Part 2 · Data: Storage & Retrieval

Code is liquid; data is rock. You can rewrite a service over a weekend, swap a framework, even change languages — and as long as the new code speaks the same protocols, nobody outside notices. Data is not like that. The schema you pick, the database engine you choose, the way you spread records across machines: these decisions calcify. They get baked into every query, every migration, every backup, every downstream consumer. Changing them later means moving live data while the system keeps serving traffic — surgery on a running patient.

That is why this part of the book exists as its own pillar. What does a storage decision buy us, and what does it cost? The buy is usually performance, scale, or a guarantee you can rely on. The cost is almost always flexibility you’ll wish you had later. Getting these trade-offs right early is the cheapest they will ever be.

Data outlives code

Three forces make storage choices uniquely sticky:

Volume. Once you have a terabyte of production data, “let’s just re-import it differently” is a multi-day operation with downtime risk, not a refactor.
Coupling. Every reader and writer encodes assumptions about your schema. A relational table with twelve consumers has twelve places that break when you rename a column.
Correctness. Code bugs corrupt a request; data bugs corrupt the record of truth. A bad write can outlive the developer who shipped it, silently poisoning reports and decisions for years.

The questions this part answers

Every storage system, from a single Postgres box to a globe-spanning datastore, is really a stack of answers to six recurring questions. This part walks them in dependency order.
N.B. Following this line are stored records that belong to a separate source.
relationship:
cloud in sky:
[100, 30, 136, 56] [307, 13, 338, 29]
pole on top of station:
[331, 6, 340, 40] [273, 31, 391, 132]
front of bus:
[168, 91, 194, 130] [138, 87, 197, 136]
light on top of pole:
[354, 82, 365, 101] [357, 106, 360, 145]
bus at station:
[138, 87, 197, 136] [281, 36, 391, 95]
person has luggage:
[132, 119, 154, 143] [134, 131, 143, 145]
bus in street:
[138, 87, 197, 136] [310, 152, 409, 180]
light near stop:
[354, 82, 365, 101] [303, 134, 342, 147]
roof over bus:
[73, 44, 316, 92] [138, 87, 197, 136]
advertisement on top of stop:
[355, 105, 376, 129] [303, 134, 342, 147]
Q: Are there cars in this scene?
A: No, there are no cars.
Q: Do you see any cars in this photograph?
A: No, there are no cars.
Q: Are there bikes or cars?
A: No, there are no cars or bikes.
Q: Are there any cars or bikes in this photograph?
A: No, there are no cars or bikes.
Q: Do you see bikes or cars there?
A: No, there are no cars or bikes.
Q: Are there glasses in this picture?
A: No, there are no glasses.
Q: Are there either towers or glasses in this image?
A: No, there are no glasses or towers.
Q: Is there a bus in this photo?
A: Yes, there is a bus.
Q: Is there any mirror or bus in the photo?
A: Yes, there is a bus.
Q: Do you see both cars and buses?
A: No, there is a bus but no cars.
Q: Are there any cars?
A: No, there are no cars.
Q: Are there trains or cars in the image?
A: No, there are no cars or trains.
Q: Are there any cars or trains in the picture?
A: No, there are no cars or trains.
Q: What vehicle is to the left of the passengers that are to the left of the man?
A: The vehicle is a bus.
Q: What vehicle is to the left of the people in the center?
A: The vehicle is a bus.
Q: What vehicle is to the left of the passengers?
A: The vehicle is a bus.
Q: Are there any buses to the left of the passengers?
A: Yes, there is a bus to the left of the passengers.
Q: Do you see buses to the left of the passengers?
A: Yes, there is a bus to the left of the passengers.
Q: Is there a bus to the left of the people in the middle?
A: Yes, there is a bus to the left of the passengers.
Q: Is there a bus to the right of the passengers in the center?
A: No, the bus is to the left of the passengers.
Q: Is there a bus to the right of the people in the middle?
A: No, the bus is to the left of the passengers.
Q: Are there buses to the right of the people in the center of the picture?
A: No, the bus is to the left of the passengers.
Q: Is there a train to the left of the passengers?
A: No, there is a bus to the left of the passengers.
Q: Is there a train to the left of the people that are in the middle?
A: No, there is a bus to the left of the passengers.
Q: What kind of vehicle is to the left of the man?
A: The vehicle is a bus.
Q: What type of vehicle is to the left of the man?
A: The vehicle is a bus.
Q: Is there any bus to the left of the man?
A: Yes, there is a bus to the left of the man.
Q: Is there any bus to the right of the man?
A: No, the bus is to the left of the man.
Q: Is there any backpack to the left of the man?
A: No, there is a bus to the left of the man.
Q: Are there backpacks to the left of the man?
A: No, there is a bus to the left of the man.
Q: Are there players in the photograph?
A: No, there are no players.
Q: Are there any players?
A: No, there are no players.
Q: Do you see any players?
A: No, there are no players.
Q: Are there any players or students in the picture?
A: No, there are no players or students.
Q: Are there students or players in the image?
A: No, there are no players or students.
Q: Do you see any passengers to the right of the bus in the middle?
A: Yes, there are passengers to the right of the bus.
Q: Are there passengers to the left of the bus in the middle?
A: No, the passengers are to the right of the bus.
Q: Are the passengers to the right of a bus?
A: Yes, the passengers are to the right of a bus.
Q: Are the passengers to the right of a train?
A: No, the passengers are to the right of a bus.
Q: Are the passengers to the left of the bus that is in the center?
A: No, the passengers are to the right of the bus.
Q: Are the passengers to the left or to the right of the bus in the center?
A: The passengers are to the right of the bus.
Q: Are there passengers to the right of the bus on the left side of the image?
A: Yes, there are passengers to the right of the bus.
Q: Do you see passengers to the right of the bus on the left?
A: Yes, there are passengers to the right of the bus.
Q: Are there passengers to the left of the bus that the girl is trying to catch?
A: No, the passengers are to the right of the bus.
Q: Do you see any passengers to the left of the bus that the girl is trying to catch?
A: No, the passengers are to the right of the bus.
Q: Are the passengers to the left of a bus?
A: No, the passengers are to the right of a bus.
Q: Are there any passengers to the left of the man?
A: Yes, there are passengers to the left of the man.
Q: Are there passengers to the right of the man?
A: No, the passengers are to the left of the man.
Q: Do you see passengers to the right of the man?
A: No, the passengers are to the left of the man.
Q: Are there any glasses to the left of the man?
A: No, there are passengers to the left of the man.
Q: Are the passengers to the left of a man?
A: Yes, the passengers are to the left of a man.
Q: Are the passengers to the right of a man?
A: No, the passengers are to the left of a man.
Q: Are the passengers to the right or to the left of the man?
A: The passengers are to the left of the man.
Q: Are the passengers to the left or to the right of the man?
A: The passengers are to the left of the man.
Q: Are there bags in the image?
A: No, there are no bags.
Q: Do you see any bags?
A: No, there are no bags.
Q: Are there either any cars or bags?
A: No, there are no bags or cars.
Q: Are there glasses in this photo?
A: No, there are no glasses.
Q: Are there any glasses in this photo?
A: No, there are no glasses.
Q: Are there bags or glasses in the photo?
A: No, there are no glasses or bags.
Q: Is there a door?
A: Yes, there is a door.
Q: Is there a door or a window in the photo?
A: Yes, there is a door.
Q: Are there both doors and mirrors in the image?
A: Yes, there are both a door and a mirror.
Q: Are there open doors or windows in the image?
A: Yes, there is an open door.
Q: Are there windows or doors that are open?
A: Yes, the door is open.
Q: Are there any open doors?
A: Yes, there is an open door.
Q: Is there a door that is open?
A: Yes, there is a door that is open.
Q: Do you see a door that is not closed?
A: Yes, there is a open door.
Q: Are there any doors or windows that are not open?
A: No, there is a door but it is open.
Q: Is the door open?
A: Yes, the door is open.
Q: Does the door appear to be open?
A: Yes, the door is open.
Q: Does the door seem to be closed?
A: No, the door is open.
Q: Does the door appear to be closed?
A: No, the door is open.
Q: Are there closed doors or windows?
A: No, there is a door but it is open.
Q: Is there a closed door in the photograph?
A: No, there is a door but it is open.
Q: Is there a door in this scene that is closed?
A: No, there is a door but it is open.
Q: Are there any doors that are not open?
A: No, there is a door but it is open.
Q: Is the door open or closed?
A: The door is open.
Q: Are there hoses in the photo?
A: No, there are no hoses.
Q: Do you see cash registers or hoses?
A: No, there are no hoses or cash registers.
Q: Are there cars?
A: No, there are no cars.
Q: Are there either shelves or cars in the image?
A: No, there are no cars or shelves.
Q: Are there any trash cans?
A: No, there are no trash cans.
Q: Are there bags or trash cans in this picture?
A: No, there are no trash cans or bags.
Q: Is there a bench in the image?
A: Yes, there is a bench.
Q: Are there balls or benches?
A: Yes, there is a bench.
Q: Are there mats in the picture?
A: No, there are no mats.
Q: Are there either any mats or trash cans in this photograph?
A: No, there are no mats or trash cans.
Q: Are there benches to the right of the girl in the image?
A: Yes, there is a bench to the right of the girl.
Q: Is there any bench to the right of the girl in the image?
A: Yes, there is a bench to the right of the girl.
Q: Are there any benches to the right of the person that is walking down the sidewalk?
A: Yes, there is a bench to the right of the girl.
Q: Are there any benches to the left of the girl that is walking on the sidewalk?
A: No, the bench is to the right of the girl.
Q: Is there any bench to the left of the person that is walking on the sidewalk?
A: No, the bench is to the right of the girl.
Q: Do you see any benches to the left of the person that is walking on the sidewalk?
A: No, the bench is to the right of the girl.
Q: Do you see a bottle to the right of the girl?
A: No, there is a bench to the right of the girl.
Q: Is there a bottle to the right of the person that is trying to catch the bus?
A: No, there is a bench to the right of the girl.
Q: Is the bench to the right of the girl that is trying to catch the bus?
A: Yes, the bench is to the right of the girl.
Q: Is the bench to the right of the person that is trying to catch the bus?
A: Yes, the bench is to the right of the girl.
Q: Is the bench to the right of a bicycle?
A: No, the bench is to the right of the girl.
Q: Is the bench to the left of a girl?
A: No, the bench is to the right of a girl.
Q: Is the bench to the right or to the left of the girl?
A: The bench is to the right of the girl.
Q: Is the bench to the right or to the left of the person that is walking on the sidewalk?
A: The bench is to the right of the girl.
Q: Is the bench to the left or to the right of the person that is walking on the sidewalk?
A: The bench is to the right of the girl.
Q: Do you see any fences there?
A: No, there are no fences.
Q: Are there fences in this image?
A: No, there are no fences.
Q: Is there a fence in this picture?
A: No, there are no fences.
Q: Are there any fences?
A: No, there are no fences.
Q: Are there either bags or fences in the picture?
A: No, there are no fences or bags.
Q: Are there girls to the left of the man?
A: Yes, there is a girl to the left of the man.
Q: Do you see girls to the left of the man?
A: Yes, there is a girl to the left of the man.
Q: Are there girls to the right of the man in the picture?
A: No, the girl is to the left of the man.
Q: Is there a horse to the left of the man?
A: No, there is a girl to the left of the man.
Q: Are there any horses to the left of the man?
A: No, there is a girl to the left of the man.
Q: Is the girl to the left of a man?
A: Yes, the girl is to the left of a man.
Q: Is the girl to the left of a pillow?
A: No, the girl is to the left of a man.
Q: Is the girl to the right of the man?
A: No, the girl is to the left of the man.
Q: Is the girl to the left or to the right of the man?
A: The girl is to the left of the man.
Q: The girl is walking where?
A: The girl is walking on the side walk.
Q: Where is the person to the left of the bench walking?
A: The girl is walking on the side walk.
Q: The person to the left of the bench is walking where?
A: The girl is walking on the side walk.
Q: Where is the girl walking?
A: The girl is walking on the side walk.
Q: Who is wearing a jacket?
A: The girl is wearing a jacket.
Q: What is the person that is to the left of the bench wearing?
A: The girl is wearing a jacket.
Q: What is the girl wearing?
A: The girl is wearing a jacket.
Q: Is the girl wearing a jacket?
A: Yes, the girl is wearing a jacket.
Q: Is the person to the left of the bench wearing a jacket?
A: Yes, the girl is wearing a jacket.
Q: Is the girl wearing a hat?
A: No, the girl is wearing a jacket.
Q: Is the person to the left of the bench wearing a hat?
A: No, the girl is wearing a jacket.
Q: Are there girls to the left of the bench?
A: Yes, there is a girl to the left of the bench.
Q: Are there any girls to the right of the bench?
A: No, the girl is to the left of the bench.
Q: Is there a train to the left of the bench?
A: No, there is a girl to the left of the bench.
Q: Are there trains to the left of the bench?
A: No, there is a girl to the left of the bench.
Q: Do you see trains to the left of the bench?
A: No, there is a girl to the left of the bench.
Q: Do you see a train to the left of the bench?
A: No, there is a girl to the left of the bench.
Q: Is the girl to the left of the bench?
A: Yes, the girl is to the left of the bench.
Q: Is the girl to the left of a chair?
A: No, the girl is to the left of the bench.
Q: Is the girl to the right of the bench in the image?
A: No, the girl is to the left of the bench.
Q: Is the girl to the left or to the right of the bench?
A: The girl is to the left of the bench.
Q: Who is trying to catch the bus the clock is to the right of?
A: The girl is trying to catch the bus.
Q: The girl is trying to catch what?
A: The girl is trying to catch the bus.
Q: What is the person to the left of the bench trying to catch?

   DATA MODEL      How do I shape records?         → SQL vs NoSQL, Data Modeling
        │
   INDEXING        How do I find them fast?        → B-Tree vs LSM
        │
   REPLICATION     How do I survive a dead node?   → leaders, followers, lag
        │
   PARTITIONING    How do I outgrow one machine?   → range/hash, shard keys
        │
   TRANSACTIONS    How do I keep it correct?       → ACID, isolation, 2PC

Roadmap

SQL vs NoSQL — the first fork. Relational guarantees (schema, joins, ACID) versus the flexibility and scale of non-relational stores. The real axis isn’t “SQL good, NoSQL bad” — it’s your access patterns and consistency needs.
Indexing (B-Tree vs LSM) — why an index makes reads fast and writes slower, and the two great families of index structure that power nearly every database alive.
Replication — copying data to many machines for availability and read throughput, and the consistency bill that copying always sends you.
Partitioning & Sharding — splitting one dataset across many machines once it no longer fits (or no longer keeps up) on one.
Transactions & ACID — the guarantees that let you treat a pile of writes as one indivisible, correct unit, and why those guarantees get expensive across machines.
Data Modeling — the craft that ties it together: normalization versus denormalization, and modeling for how you’ll read the data, not just how it’s shaped.

How this connects to the rest of the book

Data sits between the building blocks and the hard distributed-systems realities. If you want the broad survey of engines before going deep, start with the Databases field guide. When replication and partitioning force you to confront what “the truth” even means across machines, you’ll lean on Consistency Models and Consensus (Raft/Paxos). And when a single shard gets hammered, Hot Partitions & the Celebrity Problem waits at the end of the road.

The thread running through all six pages: distribution buys you scale and survival, and charges you in consistency, complexity, and operational pain. Every page is a different invoice for that same purchase.

Check your understanding

Why is a storage decision typically harder to reverse than a code decision? Name the three forces.
What is the “reversibility test,” and which storage decisions tend to fail it?
Put the six questions (data model, indexing, replication, partitioning, transactions, modeling) in dependency order and explain why that order makes sense.
In one sentence, what does distribution buy you across this whole part, and what does it cost?
Which page would you reach for first if your single database server is running out of disk, and why?